Required action:
Go line by line through the data and copy those with the word "BANK".

(Saved data entries)
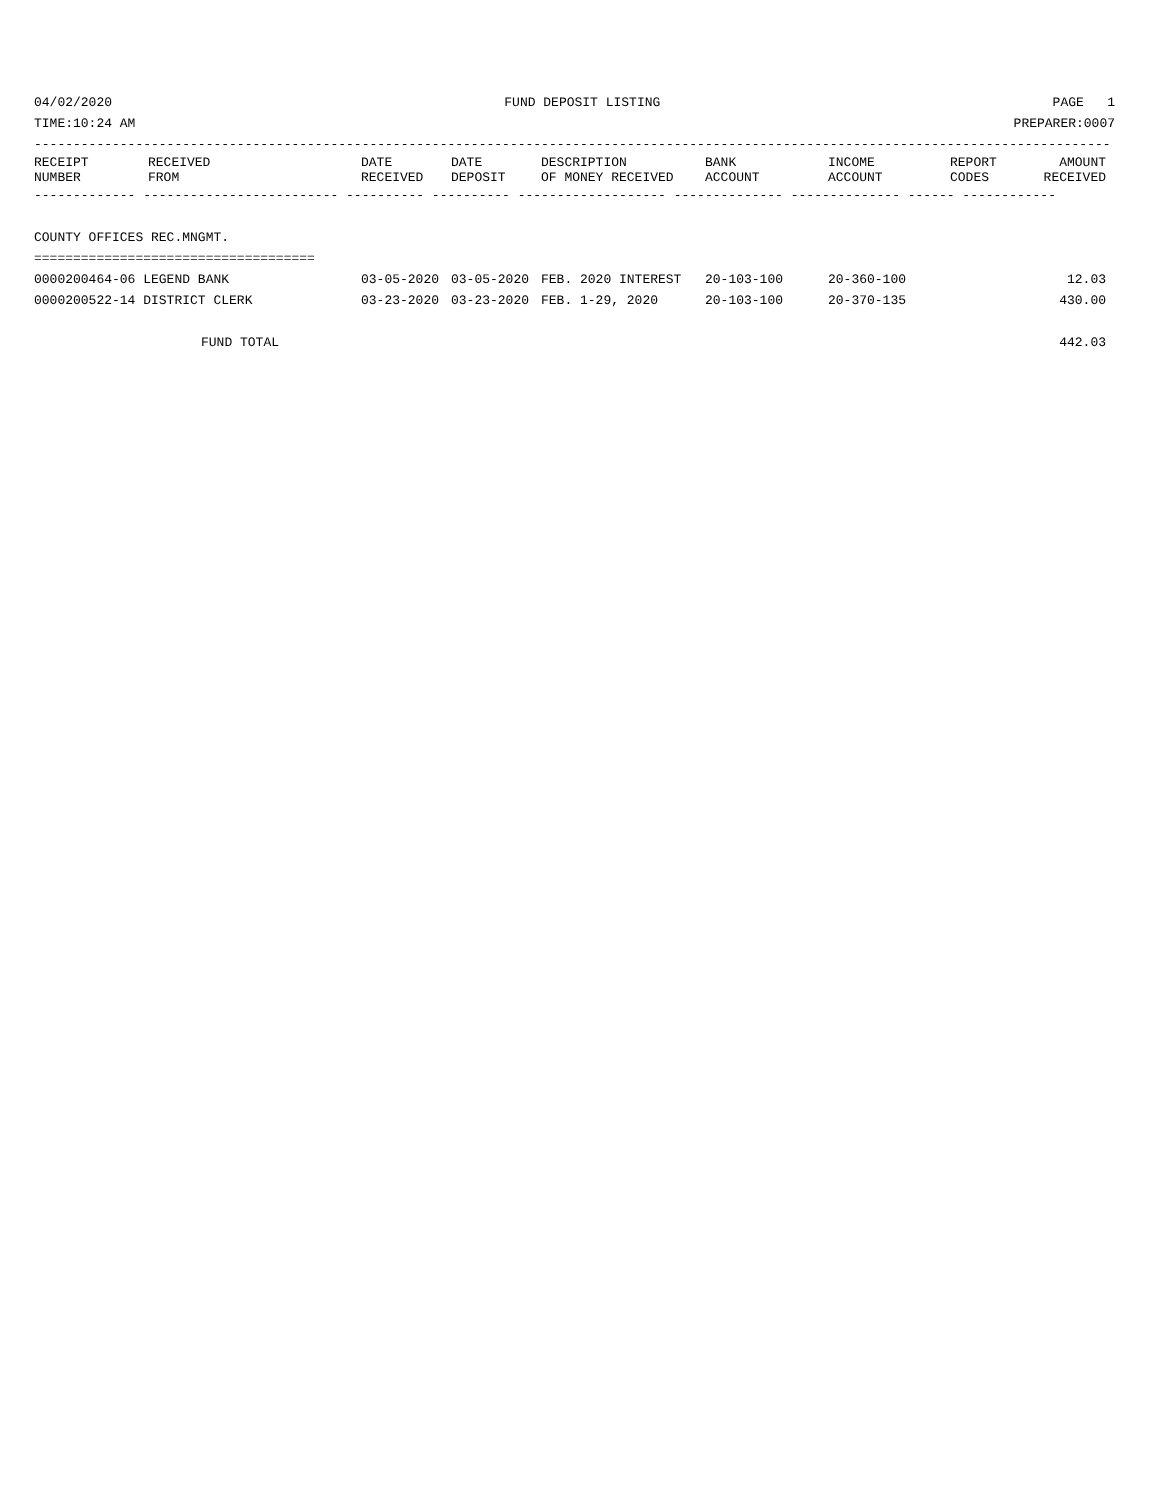04/02/2020 FUND DEPOSIT LISTING PAGE 1
TIME:10:24 AM PREPARER:0007
------------------------------------------------------------------------------------------------------------------------------------------
| RECEIPT NUMBER | RECEIVED FROM | DATE RECEIVED | DATE DEPOSIT | DESCRIPTION OF MONEY RECEIVED | BANK ACCOUNT | INCOME ACCOUNT | REPORT CODES | AMOUNT RECEIVED |
| --- | --- | --- | --- | --- | --- | --- | --- | --- |
------------- ------------------------- ---------- ---------- ------------------- -------------- -------------- ------ ------------
COUNTY OFFICES REC.MNGMT.
====================================
| 0000200464-06 LEGEND BANK | 03-05-2020 | 03-05-2020 | FEB. 2020 INTEREST | 20-103-100 | 20-360-100 | | 12.03 |
| 0000200522-14 DISTRICT CLERK | 03-23-2020 | 03-23-2020 | FEB. 1-29, 2020 | 20-103-100 | 20-370-135 | | 430.00 |
| FUND TOTAL | | | | | | | 442.03 |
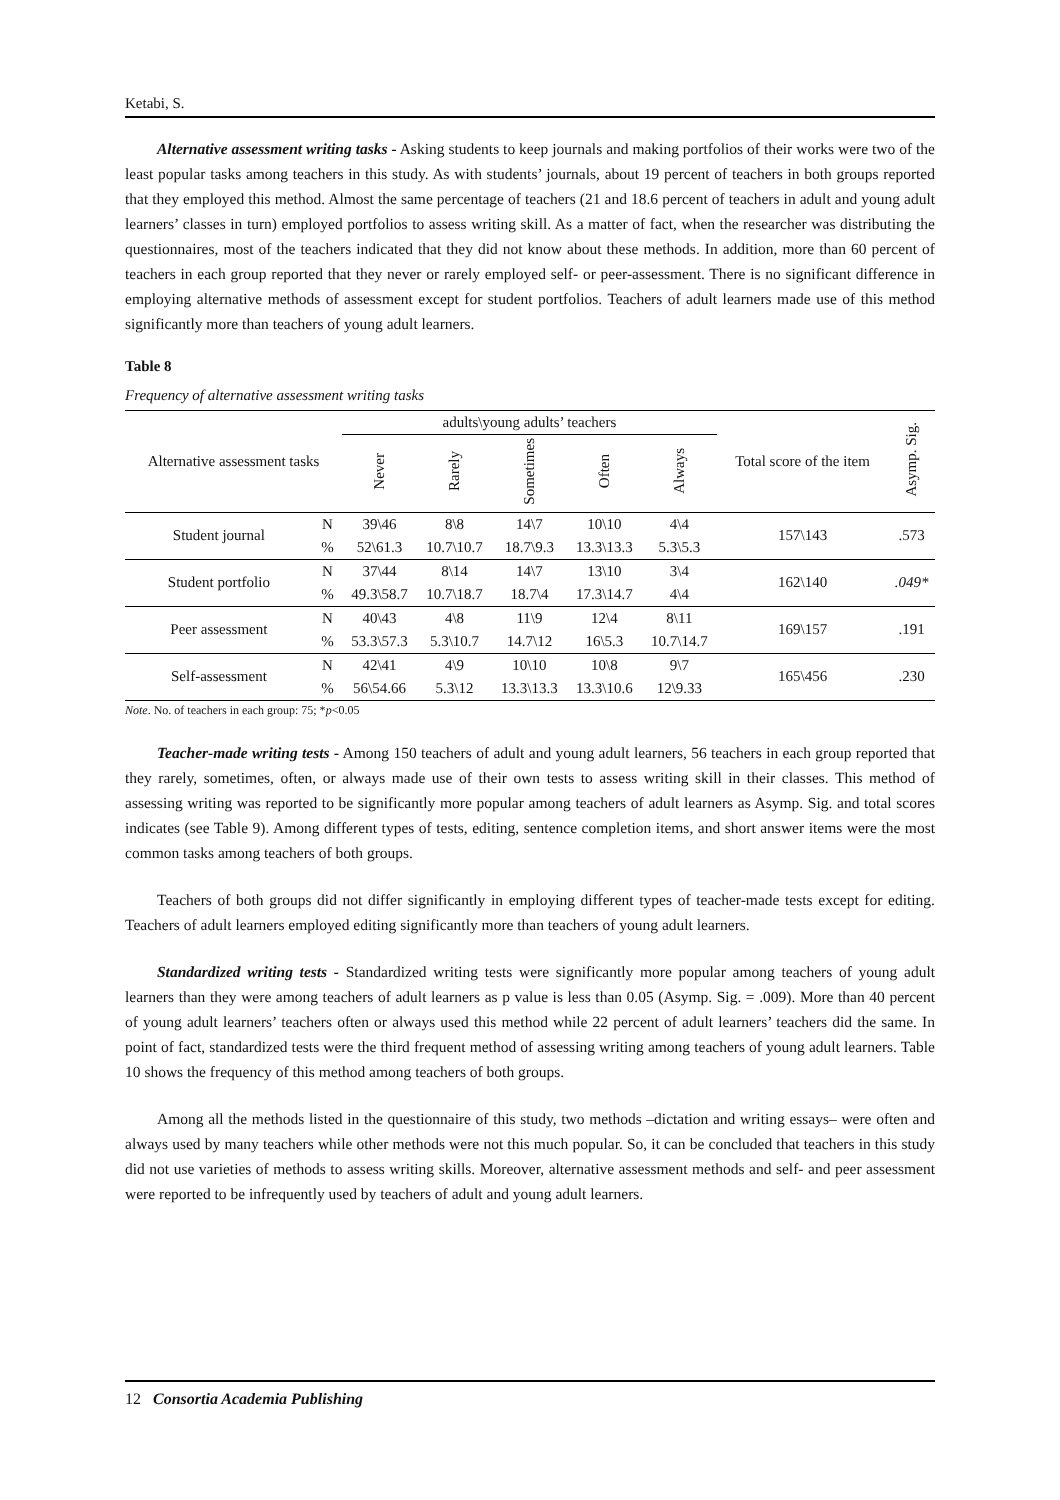Ketabi, S.
Alternative assessment writing tasks - Asking students to keep journals and making portfolios of their works were two of the least popular tasks among teachers in this study. As with students’ journals, about 19 percent of teachers in both groups reported that they employed this method. Almost the same percentage of teachers (21 and 18.6 percent of teachers in adult and young adult learners’ classes in turn) employed portfolios to assess writing skill. As a matter of fact, when the researcher was distributing the questionnaires, most of the teachers indicated that they did not know about these methods. In addition, more than 60 percent of teachers in each group reported that they never or rarely employed self- or peer-assessment. There is no significant difference in employing alternative methods of assessment except for student portfolios. Teachers of adult learners made use of this method significantly more than teachers of young adult learners.
Table 8
Frequency of alternative assessment writing tasks
| Alternative assessment tasks | | adults\young adults’ teachers | | | | | Total score of the item | Asymp. Sig. |
| --- | --- | --- | --- | --- | --- | --- | --- | --- |
| | | Never | Rarely | Sometimes | Often | Always | | |
| Student journal | N | 39\46 | 8\8 | 14\7 | 10\10 | 4\4 | 157\143 | .573 |
| | % | 52\61.3 | 10.7\10.7 | 18.7\9.3 | 13.3\13.3 | 5.3\5.3 | | |
| Student portfolio | N | 37\44 | 8\14 | 14\7 | 13\10 | 3\4 | 162\140 | .049* |
| | % | 49.3\58.7 | 10.7\18.7 | 18.7\4 | 17.3\14.7 | 4\4 | | |
| Peer assessment | N | 40\43 | 4\8 | 11\9 | 12\4 | 8\11 | 169\157 | .191 |
| | % | 53.3\57.3 | 5.3\10.7 | 14.7\12 | 16\5.3 | 10.7\14.7 | | |
| Self-assessment | N | 42\41 | 4\9 | 10\10 | 10\8 | 9\7 | 165\456 | .230 |
| | % | 56\54.66 | 5.3\12 | 13.3\13.3 | 13.3\10.6 | 12\9.33 | | |
Note. No. of teachers in each group: 75; *p<0.05
Teacher-made writing tests - Among 150 teachers of adult and young adult learners, 56 teachers in each group reported that they rarely, sometimes, often, or always made use of their own tests to assess writing skill in their classes. This method of assessing writing was reported to be significantly more popular among teachers of adult learners as Asymp. Sig. and total scores indicates (see Table 9). Among different types of tests, editing, sentence completion items, and short answer items were the most common tasks among teachers of both groups.
Teachers of both groups did not differ significantly in employing different types of teacher-made tests except for editing. Teachers of adult learners employed editing significantly more than teachers of young adult learners.
Standardized writing tests - Standardized writing tests were significantly more popular among teachers of young adult learners than they were among teachers of adult learners as p value is less than 0.05 (Asymp. Sig. = .009). More than 40 percent of young adult learners’ teachers often or always used this method while 22 percent of adult learners’ teachers did the same. In point of fact, standardized tests were the third frequent method of assessing writing among teachers of young adult learners. Table 10 shows the frequency of this method among teachers of both groups.
Among all the methods listed in the questionnaire of this study, two methods –dictation and writing essays– were often and always used by many teachers while other methods were not this much popular. So, it can be concluded that teachers in this study did not use varieties of methods to assess writing skills. Moreover, alternative assessment methods and self- and peer assessment were reported to be infrequently used by teachers of adult and young adult learners.
12 Consortia Academia Publishing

Result:
| RECEIPT NUMBER | RECEIVED FROM | DATE RECEIVED | DATE DEPOSIT | DESCRIPTION OF MONEY RECEIVED | BANK ACCOUNT | INCOME ACCOUNT | REPORT CODES | AMOUNT RECEIVED |
| 0000200464-06 LEGEND BANK | 03-05-2020 | 03-05-2020 | FEB. 2020 INTEREST | 20-103-100 | 20-360-100 | | 12.03 |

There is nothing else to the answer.